Latest release: Reaching into Infinity (3Wise)Website: www.dragonforce.com

DragonForce’s exhaustively fast, hook-ridden songs have made them stadium favourites since their breakout third album Inhuman Rampage. Their fame propelled by their inclusion in the ridiculously popular Guitar Hero video game series as much as by their light-speed, epic songs and wildly energetic live performances, even many who wouldn’t normally give any kind of metal a second (or even first) listen count themselves as fans.

The band’s seventh album, Reaching Into Infinity, foreshadows a change in direction for the British sextet as they take a few steps back from the blinding speed that has defined them so far while retaining their renowned epicness – this is their longest album to date.

I’m happy with the album because we’ve shown that we’ve improved ourselves and we’ve added other elements while we’ve carried on making catchy, epic metal songs in that true DragonForce style,” declares guitarist and founding member Herman Li.

As well as being the introduction of drummer Gee Anzalone to the recording process, Reaching Into Infinity is a tour de force for the band’s bassist Frédéric Leclercq who co-wrote most of the songs including “The Edge of the World”, arguably the most dynamic song in the DragonForce catalogue. At eleven minutes, it’s long even by this band’s standards with a slow, extended intro, death metal parts and even Leclercq adding a guitar solo.

The challenge of a slower song is different, not physically, but challenging in a different kind of way, in the dynamics,” Li says. “And I quite like that song, because it doesn’t feel like an eleven minute song.”

Leclercq, he explains, “wanted a darker, kind of a slower song.”

Sometimes when you play fast, you just can’t create that kind of mood, so it started off as a slow song –  a slower song.”

The shift toward more dynamic material seems to be as much to do with the increased influence Leclercq has on the songwriting as much as it does with the band’s desire to evolve as musicians.

It’s been a bit of both actually,” Li admits. “We felt that it was natural to think about doing that, that we should add a few elements and slower the tempo. That’s the only way I can answer that.”

He goes on to point out that previous album Maximum Overdrive contained some of the fastest songs they’ve done, including “The Game”, the speediest of them all. Yet people complained that it didn’t contain enough super fast songs.

“You don’t know what people are going to say,” he says. “You just do it.”

In their earlier days DragonForce were known as much for their wild levels of alcohol intake as they were for their music. These days, however, Li confesses that he has to concentrate more on staying in shape to get through the rigours of their high-energy live shows and demanding touring schedule.
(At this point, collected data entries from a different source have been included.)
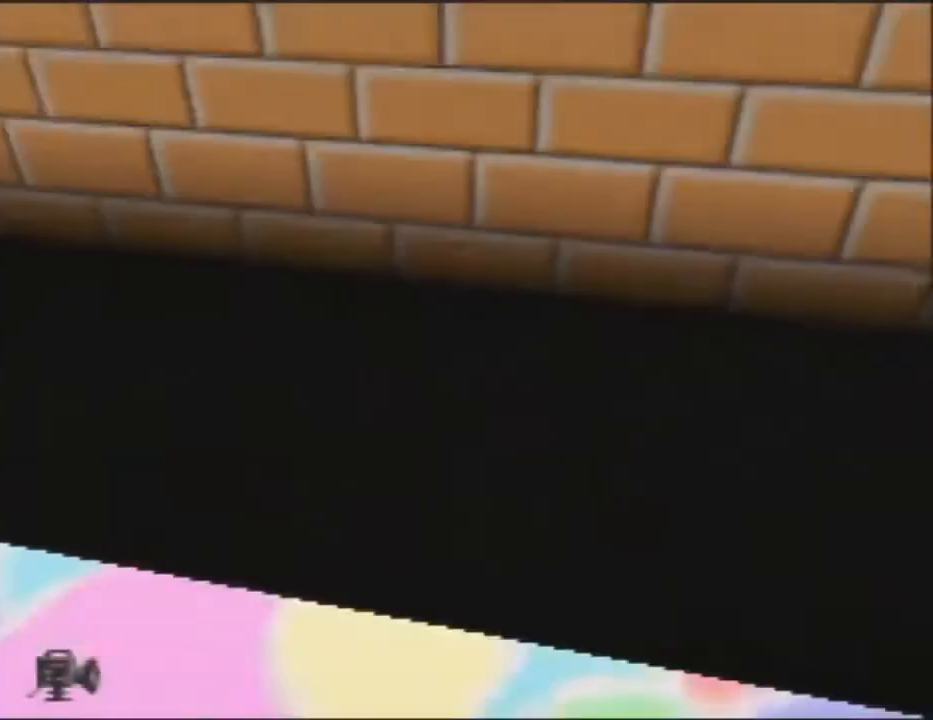
{"buttons": [], "left_stick": "center", "events": []}
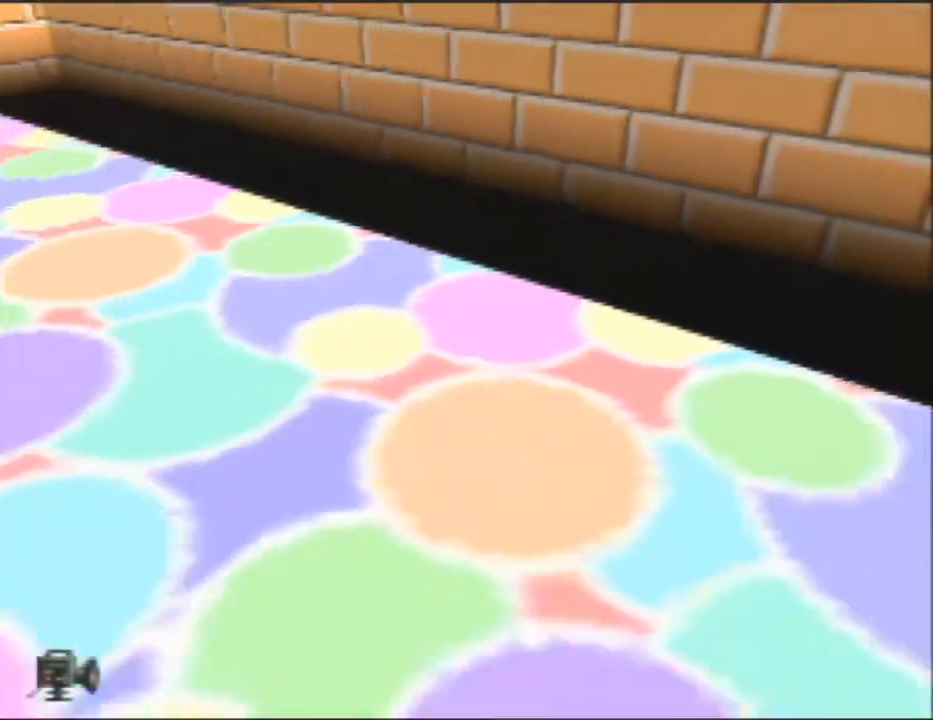
{"buttons": [], "left_stick": "up", "events": [[333, "left_stick", "up"]]}
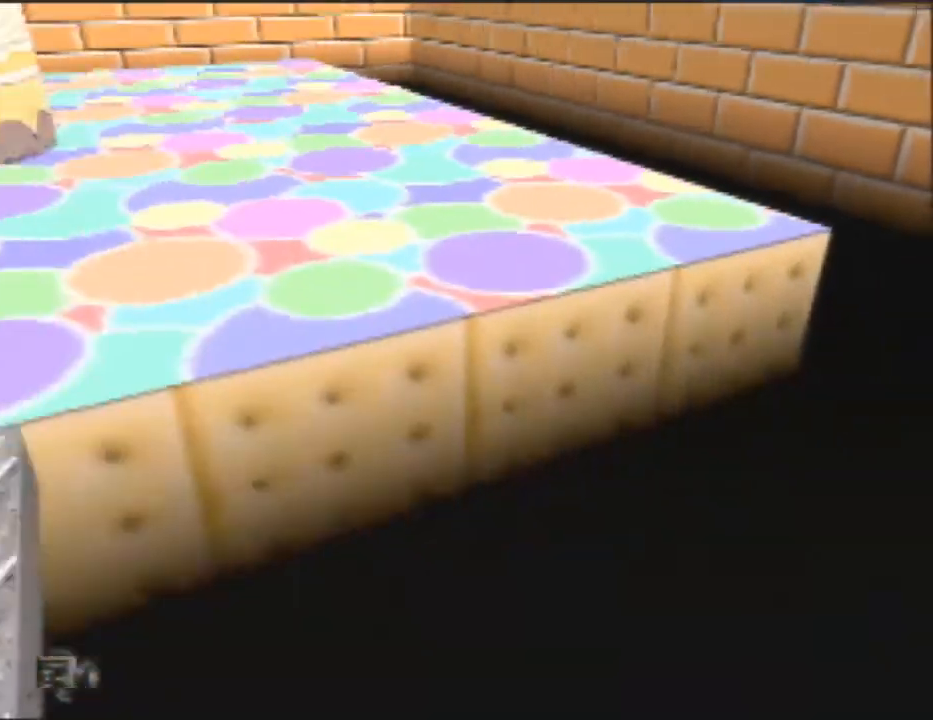
{"buttons": [], "left_stick": "up", "events": []}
“You have to stay healthy and be in shape to play a DragonForce gig, I realise that now. We started to tour in China, Phillippines, Indonesia, and I can feel it in my body. That much flying around, doing a show, jumping and running around and I can feel that my joints are hurting a little bit, just from not being warmed up properly yet. So I am getting prepared for he next part of the tour. We definitely had our fair share of parties in DragonForce! So we weren’t boring. We did have fun, and we did everything we wanted to do. And now we’re definitely more about playing and making the show as intense as it can possibly get.”
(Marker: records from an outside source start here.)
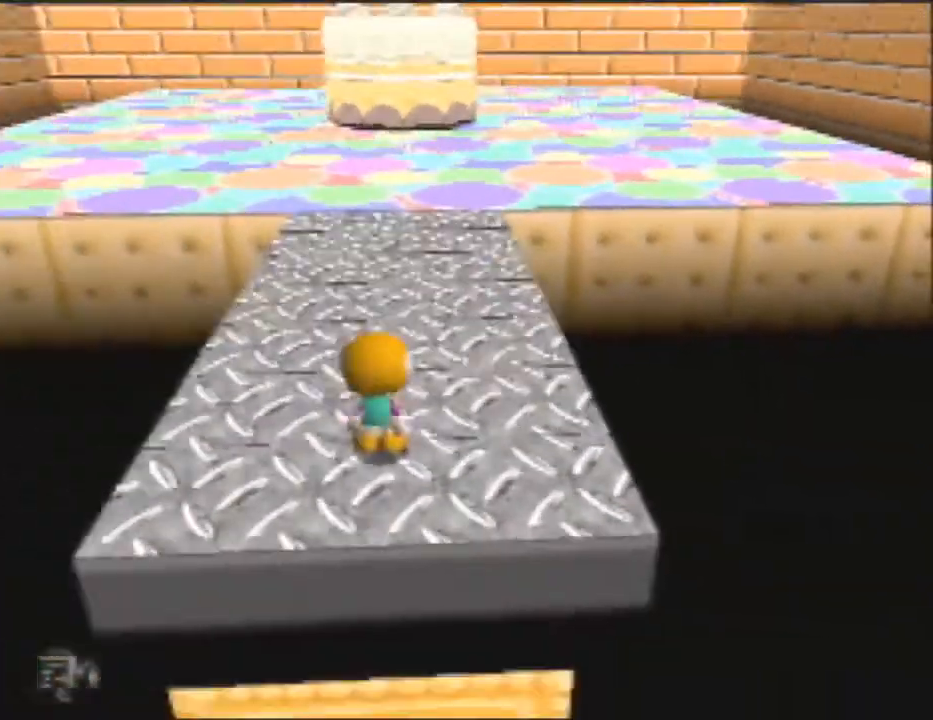
{"buttons": [], "left_stick": "up", "events": []}
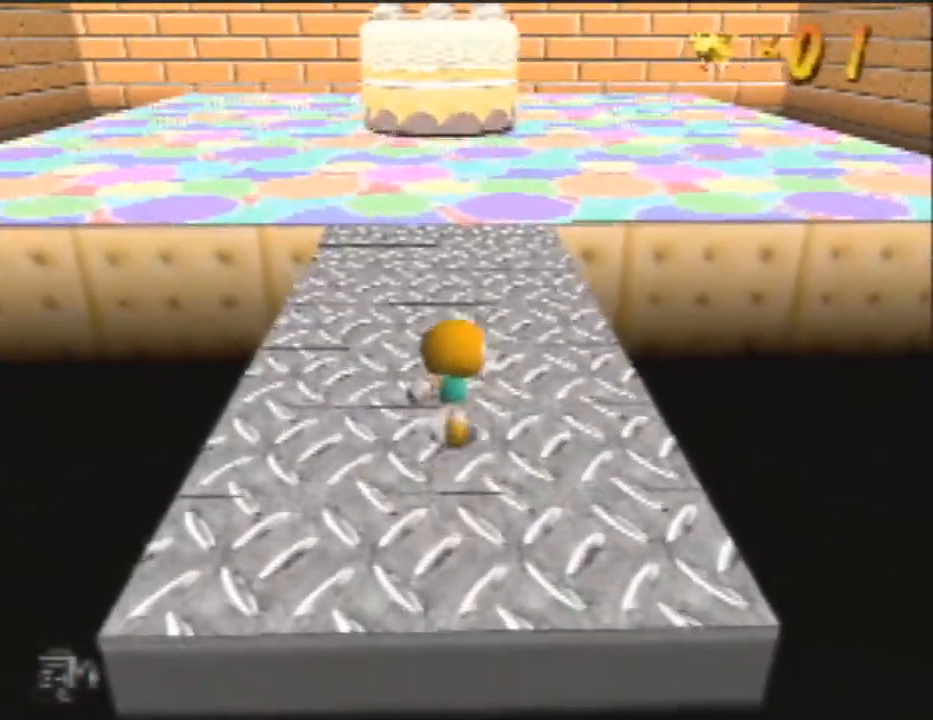
{"buttons": [], "left_stick": "up", "events": []}
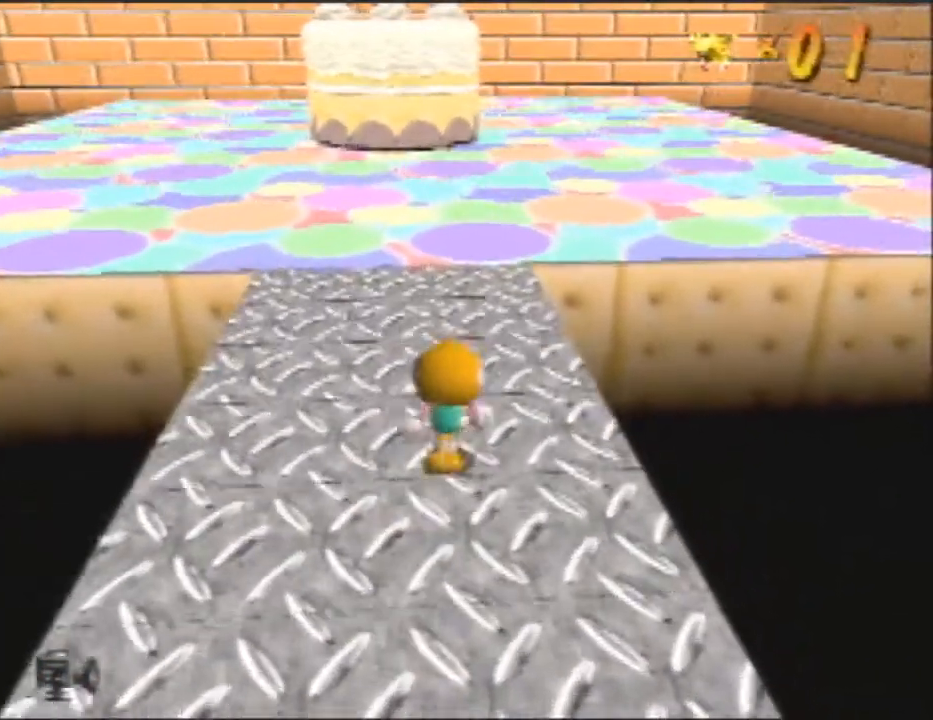
{"buttons": [], "left_stick": "up", "events": []}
After several tours as part of festival packages, DragonForce will be in Australia next week for their first headlining run in eight years. Li promises we will get the full DragonForce experience.

“All of our songs are really long so when we are at a festival we don’t get to play very many. We are going to do our own show this time,” he says, “and play songs that you wouldn’t get to hear at a festival because there’s not enough time.”